▶ _Gegeven tekst_

______

Nochtans klaagden ook de federale wetenschappelijke instellingen dat de opgelegde besparingen (4 procent op personeel en 20 procent op werking, met een verhoging van nog eens 2 procent in elk jaar erna tot en met 2019) nefast en zelfs onhaalbaar zijn. Sleurs: "Ik heb begrip voor hun positie en ben begaan met de wetenschap. Maar het zijn moeilijke tijden voor iedereen. Iedereen moet zijn duit in het zakje doen."

Volgens de staatssecretaris is het "eerst door de zure appel bijten om daarna weer te kunnen groeien en in waarde te herstellen. Dat is misschien geen leuke boodschap om te brengen, maar als bevoegd staatssecretaris moet je ook je verantwoordelijkheid nemen", zegt Sleurs, waarmee ze impliciet sneert richting Reynders. "We mogen niet de boodschap via de media geven dat wie luider roept, zijn besparingen het hardst teruggeschroefd ziet. Elke minister wil zijn 'portefeuille' behoeden voor besparingen, maar als iedereen zo redeneert, dan is er geen begrotingsevenwicht meer. Daarom moet iedereen zich er aan houden."

______

▶ _Opdracht 1_
Schrijf alle rijen met lichaamspunten opnieuw uit, ook de uitlegregels, en verschuif elk punt door 135 op te tellen bij al zijn getallen: x, y en diepte. Laat de kaders zoals ze zijn en laat de afbeelding weg.
De tekst over de besparingen staat los van de rijen met lichaamspunten.

Gegevens over lichaams- of handpunten
______

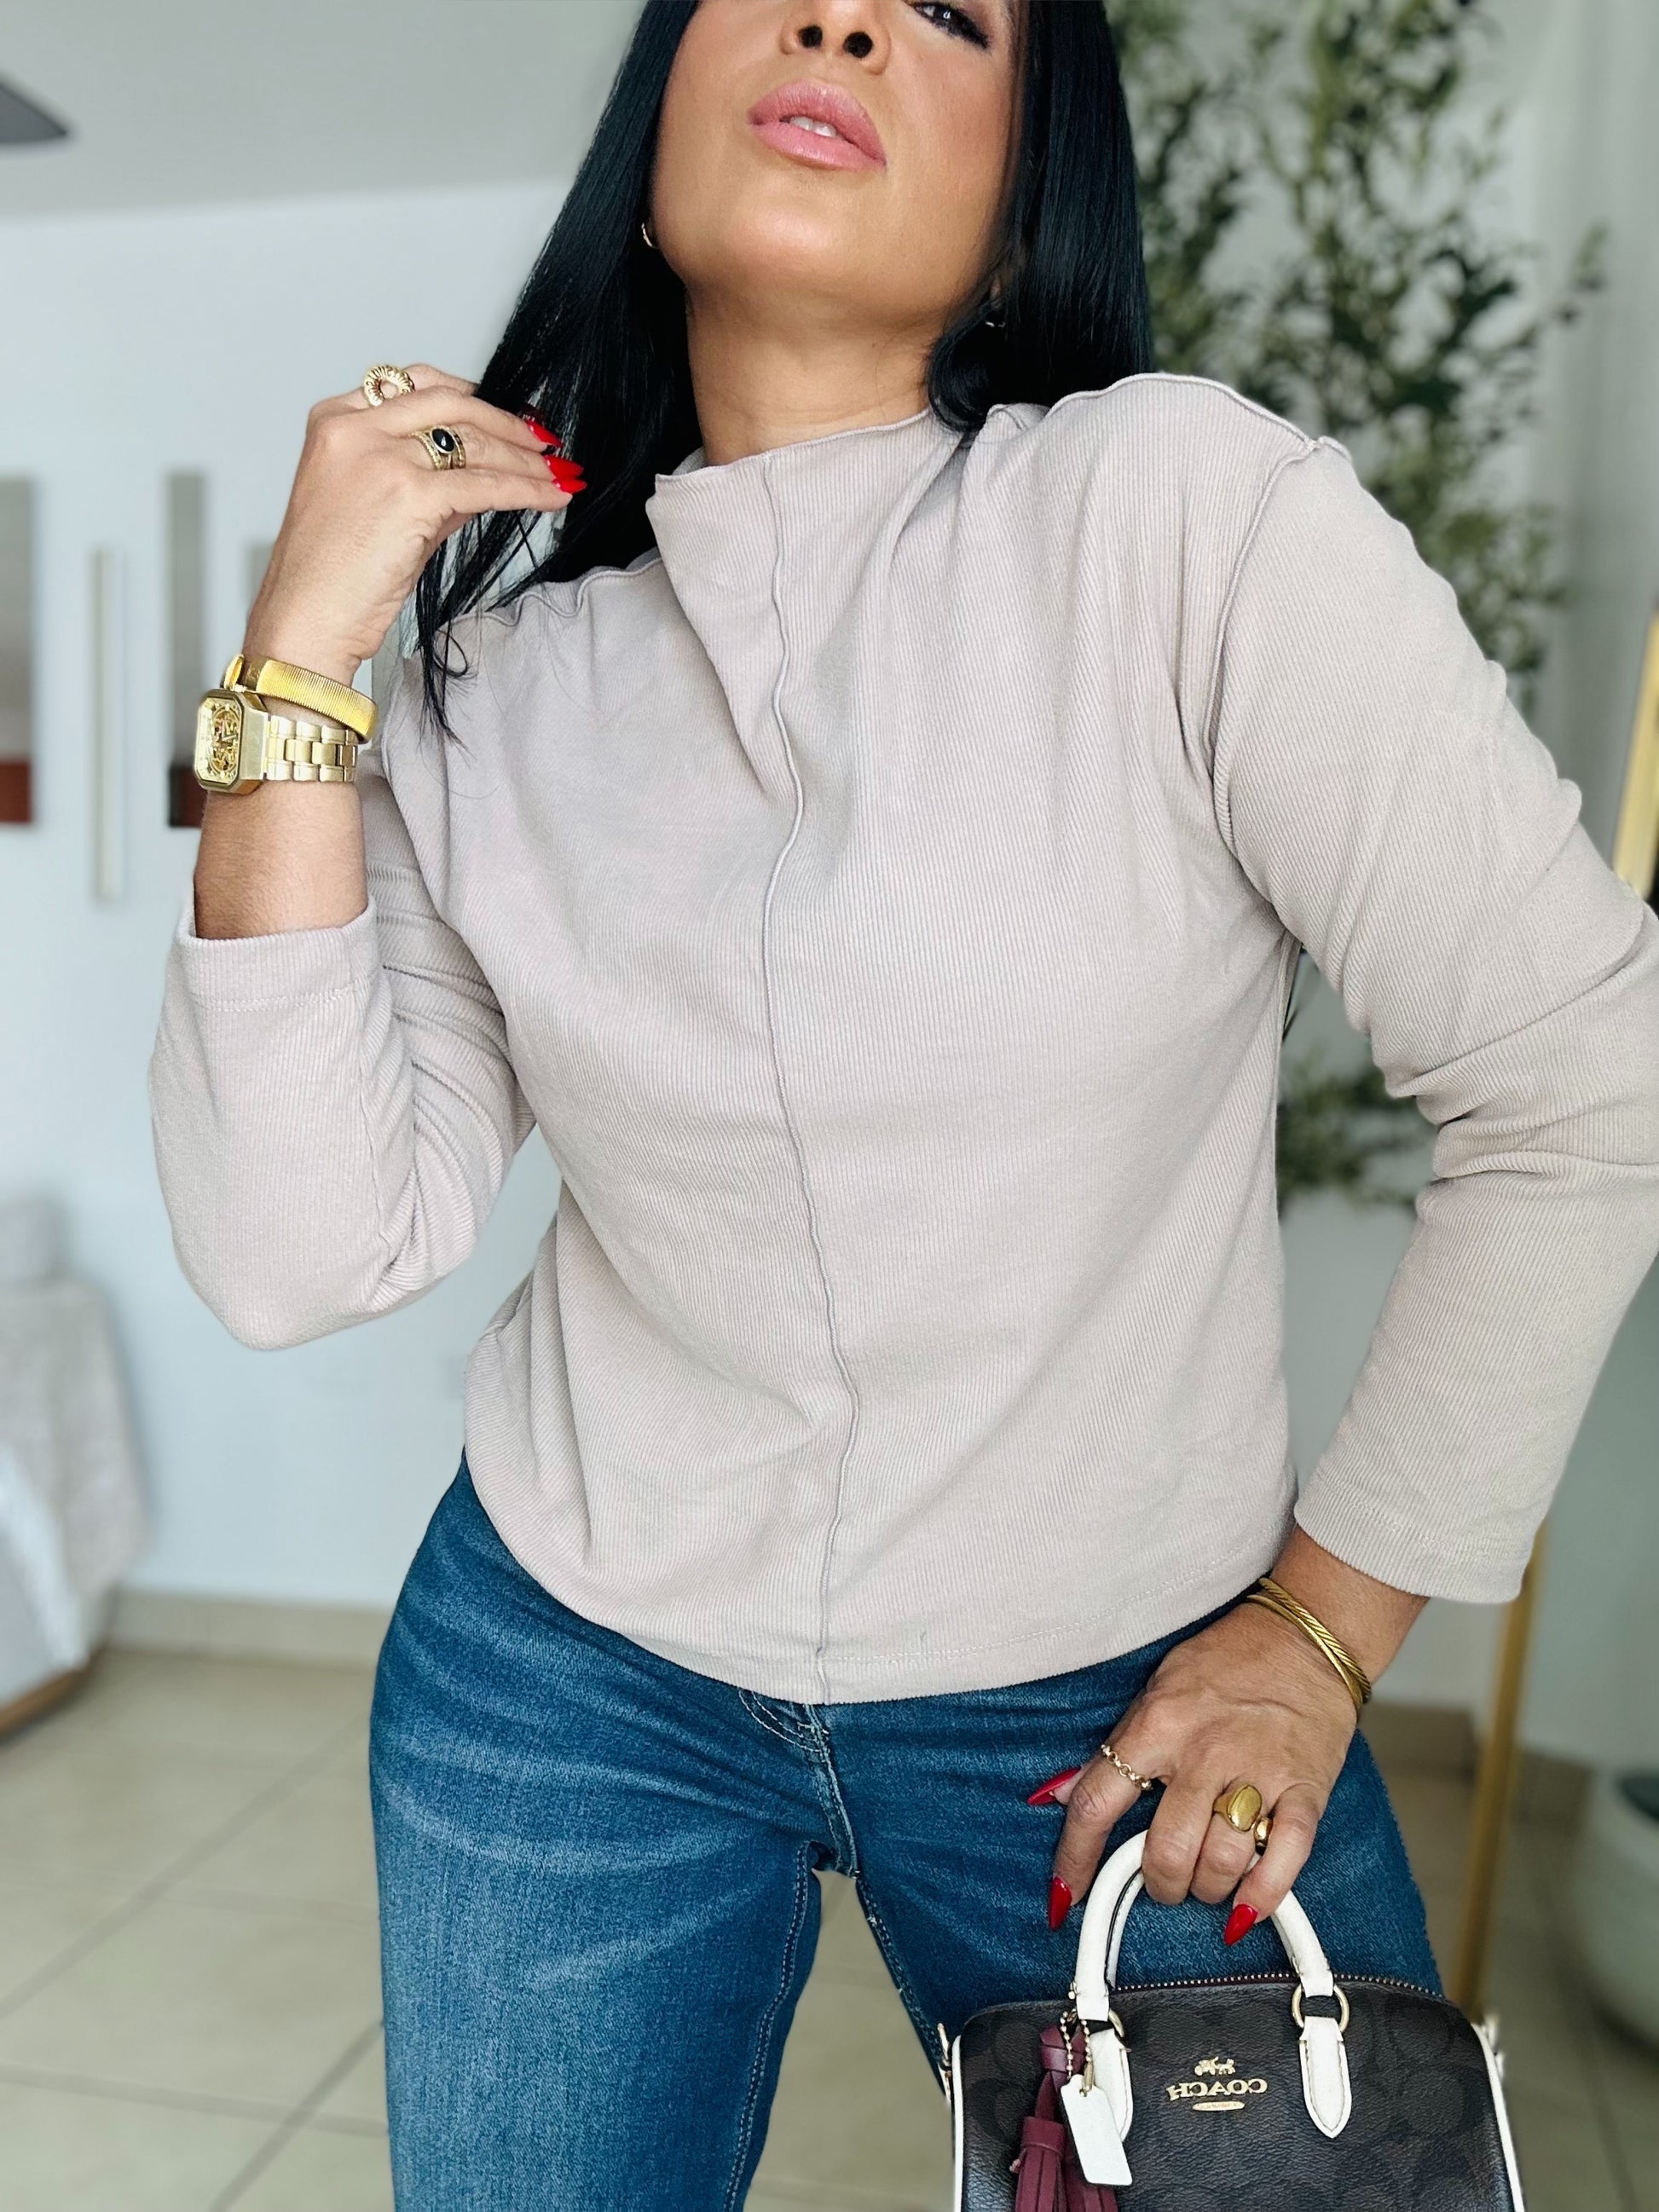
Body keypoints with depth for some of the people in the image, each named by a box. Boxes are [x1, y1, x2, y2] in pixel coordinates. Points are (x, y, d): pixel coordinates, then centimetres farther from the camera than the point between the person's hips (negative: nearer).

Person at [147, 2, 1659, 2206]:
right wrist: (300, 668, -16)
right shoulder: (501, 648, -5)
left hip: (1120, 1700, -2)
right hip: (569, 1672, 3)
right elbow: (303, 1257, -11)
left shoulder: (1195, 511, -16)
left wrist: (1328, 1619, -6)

______

▶ _Opdracht 2_
Hoeveel procent moeten de federale wetenschappelijke instellingen volgens de tekst over de besparingen besparen op werking?

▶ _Antwoordveld 1_
Body keypoints with depth for some of the people in the image, each named by a box. Boxes are [x1, y1, x2, y2] in pixel coordinates. Points are (x, y, d): pixel coordinates, then centimetres farther from the camera than the point between the person's hips (negative: nearer).

Person at [147, 2, 1659, 2206]:
right wrist: (435, 803, 119)
right shoulder: (636, 783, 130)
left hip: (1255, 1835, 133)
right hip: (704, 1807, 138)
right elbow: (438, 1392, 124)
left shoulder: (1330, 646, 119)
left wrist: (1463, 1754, 129)

▶ _Antwoordveld 2_
20 procent.